● **REQUIREMENT**
Only one portion of the data is to be written out: from the line bearing "right shoulder: (265, 897)" through the line bearing "left front paw: (508, 1186)". Write it exactly as it appears.

● **MATERIAL TO PROCESS**
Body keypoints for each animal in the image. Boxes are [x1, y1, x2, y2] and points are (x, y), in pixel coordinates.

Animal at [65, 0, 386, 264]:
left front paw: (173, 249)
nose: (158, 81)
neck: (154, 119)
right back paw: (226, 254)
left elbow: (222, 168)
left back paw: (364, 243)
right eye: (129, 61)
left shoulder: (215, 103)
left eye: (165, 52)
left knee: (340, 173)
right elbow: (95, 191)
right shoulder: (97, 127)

---

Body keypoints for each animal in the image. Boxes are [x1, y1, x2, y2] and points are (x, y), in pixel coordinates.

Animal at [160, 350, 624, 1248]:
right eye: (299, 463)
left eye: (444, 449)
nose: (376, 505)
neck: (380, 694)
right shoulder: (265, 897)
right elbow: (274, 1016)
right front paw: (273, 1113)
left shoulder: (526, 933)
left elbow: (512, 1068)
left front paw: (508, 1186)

● **RESPONSE AREA**
right shoulder: (265, 897)
right elbow: (274, 1016)
right front paw: (273, 1113)
left shoulder: (526, 933)
left elbow: (512, 1068)
left front paw: (508, 1186)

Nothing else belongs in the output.